Reading an account of the adventures of Rodrigo Diaz de Vivar, popularly known as El Cid, I came across a delightful bit of history.
In the eleventh century the Iberian peninsula was a crazy free-for-all and among the players were the counts of Barcelona. At one point there were two counts who were joint rulers and also twins: Ramon Berenguer and Berenguer Ramon. These brothers were the son of Ramon Berenguer I (“the Old”). Anyway, Ramon Berenguer II (known as “the Towhead”) died in a hunting accident (oddly enough, William II of England died around the same time in similarly mysterious circumstances). Brother Berenguer Ramon II (known as “the Fratricide”) then took over. His nickname tells you something about the suspicions there were at the time over his involvement in his brother’s death.
That all this was going on between twins with reversed names just seemed like too much fun for me.
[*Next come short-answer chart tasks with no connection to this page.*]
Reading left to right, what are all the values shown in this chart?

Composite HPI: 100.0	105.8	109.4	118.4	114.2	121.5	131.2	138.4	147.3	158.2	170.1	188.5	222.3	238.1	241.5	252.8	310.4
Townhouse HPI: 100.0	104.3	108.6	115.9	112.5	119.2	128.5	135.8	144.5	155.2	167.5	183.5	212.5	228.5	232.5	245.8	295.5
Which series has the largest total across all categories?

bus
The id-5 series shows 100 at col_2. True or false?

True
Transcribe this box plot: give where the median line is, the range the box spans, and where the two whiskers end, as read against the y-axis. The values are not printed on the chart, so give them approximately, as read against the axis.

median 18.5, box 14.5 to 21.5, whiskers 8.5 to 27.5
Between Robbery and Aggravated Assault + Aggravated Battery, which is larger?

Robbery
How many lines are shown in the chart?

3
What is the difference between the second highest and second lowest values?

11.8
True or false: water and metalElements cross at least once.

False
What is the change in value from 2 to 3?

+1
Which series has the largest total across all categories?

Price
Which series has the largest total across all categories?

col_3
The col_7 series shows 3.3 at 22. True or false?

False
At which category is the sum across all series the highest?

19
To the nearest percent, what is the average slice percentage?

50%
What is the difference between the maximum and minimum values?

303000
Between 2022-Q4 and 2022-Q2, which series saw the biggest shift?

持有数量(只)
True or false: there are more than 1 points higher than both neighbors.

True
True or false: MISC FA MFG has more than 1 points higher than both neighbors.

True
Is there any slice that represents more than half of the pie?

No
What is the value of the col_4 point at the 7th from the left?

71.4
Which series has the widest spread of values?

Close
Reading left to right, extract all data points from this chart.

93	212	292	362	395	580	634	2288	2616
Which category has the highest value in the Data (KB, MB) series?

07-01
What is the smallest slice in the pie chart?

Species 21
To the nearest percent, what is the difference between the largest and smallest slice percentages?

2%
As things worked out, the Fratricide Berenguer Ramon was later succeeded by his brother the Towhead’s son, who became Ramon Berenguer III (and who was also Ramon Berenguer I, Count of Provence). With these unimaginative names you can tell why they needed additional descriptive monikers. Ramon Berenguer III is known as the Great on account of his success in battle. On his death he left his Catalan possessions to his eldest son Ramon Berenguer IV and Provence to his younger son, Berenguer Ramon.